| TEXT SEGMENT |
[Start of Attachment]

Like many modern Jews, Reuben Rosenberg has no problem incorporating his Judaism into his professional life. He just makes a few tweaks along the way.
Reuben, an Emergency Medical Technician with Community Life Team, follows the Jewish principal of pikuach nefesh (the importance of saving a life) while working in the back of an ambulance.
Wearing his yarmulke and using both his medical skills and his compassionate heart, Reuben deals with everything from car crashes to cardiac arrests, from stabbings to strokes, and from falls to fractures.
He believes he was born to help others. His grandfather was an obstetrician-gynecologist, one aunt was an epidemiologist, and another was a pharmacist.
He grew up near Italian Lake in Harrisburg, and graduated from the Yeshiva Academy, then Talmudical Academy in Baltimore, where he took Judaic studies in the morning and secular subjects in the afternoon. After graduating in 2000, he went to Israel for two years of Judaic studies in Jerusalem.
“It let me know who we are as a Jewish people, where we came from, and where we’re going,” he said. “I was there in turbulent times. I was in Israel while Ben Blutstein was but I came back and was working at the Hersheypark kosher stand the summer he was killed.”
Ben, 25, died on July 31, 2002 in a terrorist bombing attack at Hebrew University, just days after completing two years of advanced Jewish learning at Pardes Institute of Jewish Studies. The attack also killed four other Americans and several Israelis and injured dozens more.
Reuben was deeply affected by the murder of Blutstein, a fellow Yeshiva Academy graduate and fellow member of Kesher Israel Congregation in Harrisburg. After returning from Israel, Reuben thought of going to medical school but knew that Jewish law prohibits him, as a Kohen (descendant of Aaron), from touching a corpse or cadaver.
He went to Yeshiva University in Manhattan, where he majored in biology. After graduating in 2006, he worked in the Pennsylvania Department of Agriculture Plant Pathology Program.
Yet, he still wanted to help people.
On impulse, Reuben took an Emergency Medical Technician course at Harrisburg Area Community College. After getting certified, he served as a volunteer EMT at Susquehanna Township EMS for 18 months.
In 2008, he was hired as an EMT at Community Life Team, where he has worked ever since. Reuben works from both the Harrisburg station, where he runs emergency calls, and the York station, where he handles call intake and dispatching for non-emergency transports. He said he enjoys both.

[End of Attachment]

| RECORDS SUPPLIED |
[Start of Attachment]

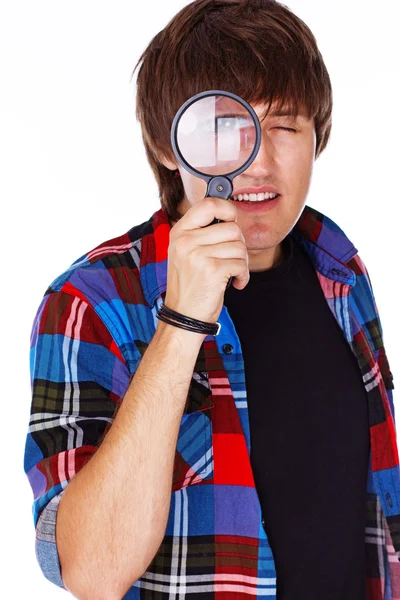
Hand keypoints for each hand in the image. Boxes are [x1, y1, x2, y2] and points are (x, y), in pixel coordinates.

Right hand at [164, 197, 248, 325]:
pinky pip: (241, 264)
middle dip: (239, 245)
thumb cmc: (190, 286)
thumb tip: (231, 215)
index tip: (232, 220)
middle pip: (232, 228)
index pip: (208, 204)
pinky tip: (234, 283)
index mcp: (179, 233)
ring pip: (239, 246)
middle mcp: (185, 241)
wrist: (183, 317)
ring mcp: (197, 255)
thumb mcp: (186, 254)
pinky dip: (243, 275)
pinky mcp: (212, 270)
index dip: (227, 209)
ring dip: (242, 262)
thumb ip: (202, 233)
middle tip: (232, 260)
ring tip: (231, 274)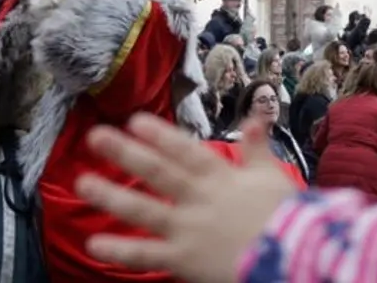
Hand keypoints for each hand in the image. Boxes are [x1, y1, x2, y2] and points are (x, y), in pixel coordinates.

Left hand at [75, 113, 295, 282]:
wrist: (293, 256)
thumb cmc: (286, 216)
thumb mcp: (273, 176)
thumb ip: (257, 148)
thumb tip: (255, 116)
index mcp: (220, 177)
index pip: (185, 150)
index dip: (159, 135)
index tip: (134, 119)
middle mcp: (198, 198)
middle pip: (156, 172)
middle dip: (124, 153)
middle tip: (95, 136)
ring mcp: (188, 229)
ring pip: (143, 209)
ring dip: (111, 195)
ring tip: (82, 182)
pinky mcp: (183, 260)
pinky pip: (147, 255)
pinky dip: (121, 250)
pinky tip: (94, 243)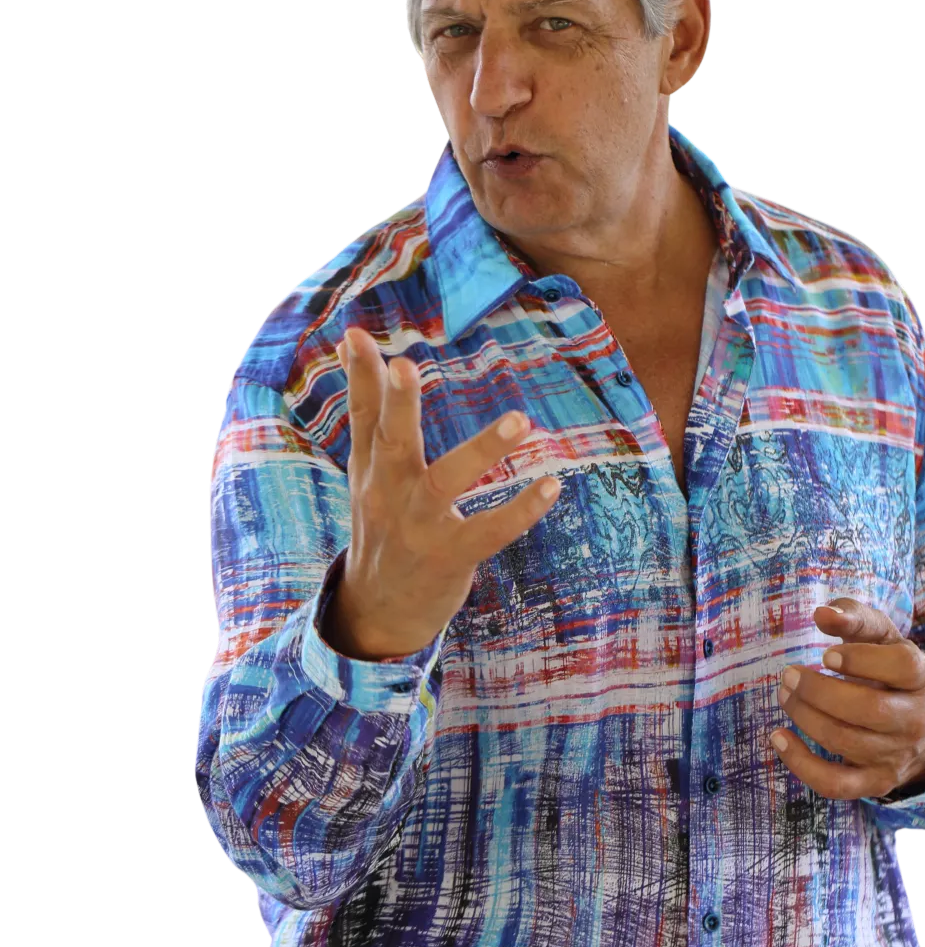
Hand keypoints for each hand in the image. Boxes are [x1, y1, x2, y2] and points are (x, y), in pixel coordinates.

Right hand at [327, 326, 560, 658]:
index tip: (356, 335)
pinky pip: (490, 531)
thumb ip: (367, 415)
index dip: (359, 377)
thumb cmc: (383, 527)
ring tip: (520, 419)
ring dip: (483, 450)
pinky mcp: (450, 557)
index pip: (362, 417)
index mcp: (370, 471)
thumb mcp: (367, 473)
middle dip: (398, 405)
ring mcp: (419, 527)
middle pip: (392, 443)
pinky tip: (551, 486)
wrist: (379, 611)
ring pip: (446, 483)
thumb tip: (351, 346)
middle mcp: (389, 495)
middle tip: (406, 365)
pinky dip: (521, 510)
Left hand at [768, 598, 924, 800]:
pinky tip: (779, 737)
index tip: (825, 655)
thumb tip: (822, 614)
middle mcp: (913, 719)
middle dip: (819, 691)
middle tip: (789, 675)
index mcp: (920, 677)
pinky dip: (801, 764)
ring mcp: (895, 755)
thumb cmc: (890, 673)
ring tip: (784, 695)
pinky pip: (835, 783)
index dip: (862, 660)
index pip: (901, 666)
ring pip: (845, 741)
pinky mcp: (874, 782)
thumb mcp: (882, 639)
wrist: (920, 728)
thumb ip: (855, 619)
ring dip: (804, 716)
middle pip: (868, 709)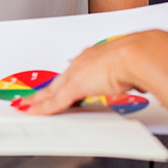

[End of Attachment]

| TASK GOAL |
Reproduce the article on Reuben Rosenberg word for word, everything from "He went to Yeshiva" down to "to help people.".

| WRITTEN RESPONSE |
He went to Yeshiva University in Manhattan, where he majored in biology. After graduating in 2006, he worked in the Pennsylvania Department of Agriculture Plant Pathology Program.
Yet, he still wanted to help people.